Regular readers of this blog know that I've been skeptical of Demand Media, which has for years been crowing about its profits—cowing the likes of Wired to describe the company as "profitable as hell"—when it in fact lost tens of millions of dollars in 2009.
This came to light earlier this year when the much-ballyhooed company, which produces low-cost how-to content, filed to go public. Oops: It turned out that Demand, despite paying almost nothing for the articles it distributes, was only profitable if you used an invented accounting system not recognized by the SEC or by normal GAAP practices.
For most of 2010, Demand refused to explain exactly how it figured itself to be profitable, but just before the Christmas holiday (read: a perfect time for burying awkward news) the company amended its IPO filing with a more detailed explanation: Unlike most media companies Demand is amortizing its editorial expenses over five years. The reason for this, as Kara Swisher explains, is that "Demand has determined that its content has a more evergreen nature, compared to more topical–and perishable, from a revenue point of view–material produced by others."
In other words, Demand (and its boosters) think that articles like "How to Belch" will have longer-lasting value than, say the Washington Post's Walter Reed expose. And then there's the question of how Demand decided that five years was the right number. As the company notes in the filing, a minor change in this estimate would have a dramatic impact on its business:
For example, if underlying assumptions were to change such that our estimate of the weighted average useful life of our media content was higher by one year from January 1, 2010, our net loss would decrease by approximately $1.6 million for the nine months ended September 30, 2010, and would increase by approximately $2.4 million should the weighted average useful life be reduced by one year.
That's a lot of uncertainty for a company that is supposedly printing money. The venture capitalist (and Tripod founder) Bo Peabody explains why this is problematic, and predicts that the company will eventually withdraw its IPO and rely on private funding until it can get its revenue model right.
Demand claims that because their content is so valuable over such a long period of time the costs of producing it should be recognized over that same period of time. This time period is decided by Demand, which allows them to make their current cost structure look as good as they need it to.[Five years] might make sense if Demand broke out its advertising revenue by time (it could certainly do this) and demonstrated that the revenue associated with each piece of content follows this same five-year amortization schedule.

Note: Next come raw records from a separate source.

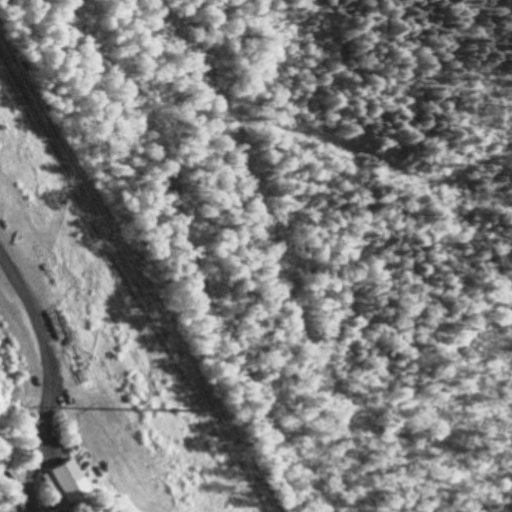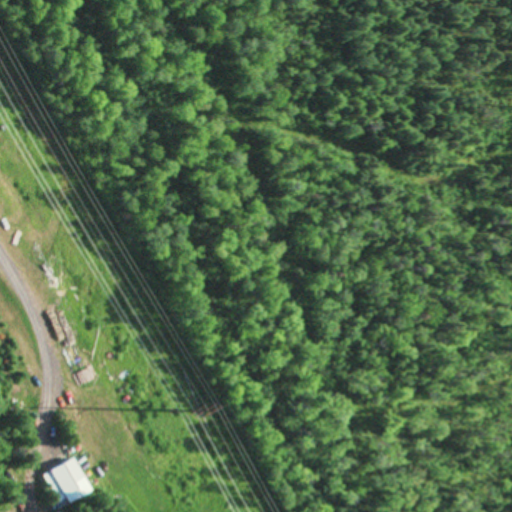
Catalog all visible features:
power tower: (172, 411)
building: (60, 481)
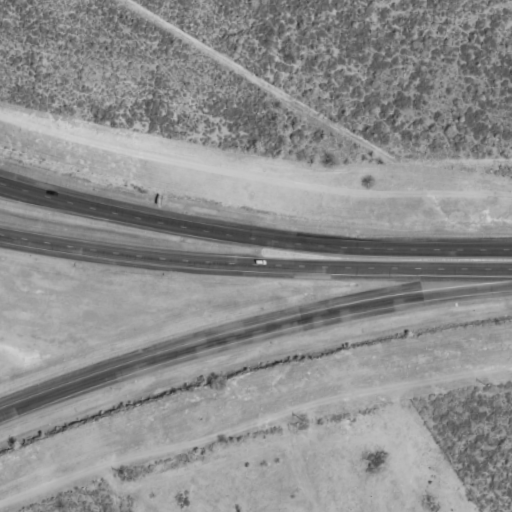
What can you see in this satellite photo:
road: (253, 237)
road: (255, 267)
road: (251, 334)
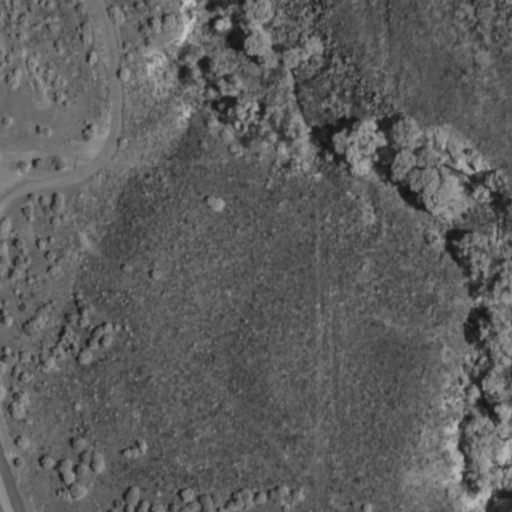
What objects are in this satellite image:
road: (1, 216)
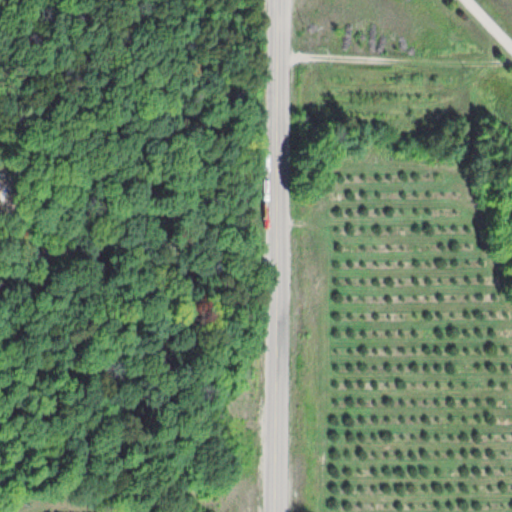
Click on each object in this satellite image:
road: (489, 24)
road: (393, 61)
road: (275, 256)
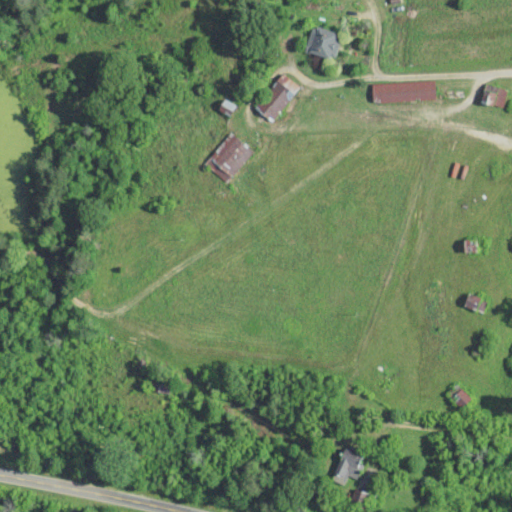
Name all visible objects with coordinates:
road: (376, 38)
building: (320, 40)
road: (404, 74)
building: (401, 89)
building: (277, 96)
building: (226, 155)
building: (458, 396)
building: (345, 465)
road: (95, 492)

But Demand doesn't do that because it's likely not true. Rather, given the very nature of Demand's arbitrage, it's likely that the majority of the revenue generated by each piece of content is realized within the first year of its life, if not sooner. The long tail of content is interesting. The long tail of revenue is a myth.
UPDATES: I missed it, but Matt Quinn was all over this news. Meanwhile there's some really interesting stuff going on in the comments of this Henry Blodget screed. Some people who claim to be Demand freelancers point out that a lot of the content, for instance, "How to Download Music to a Cell Phone," won't last anywhere near five years.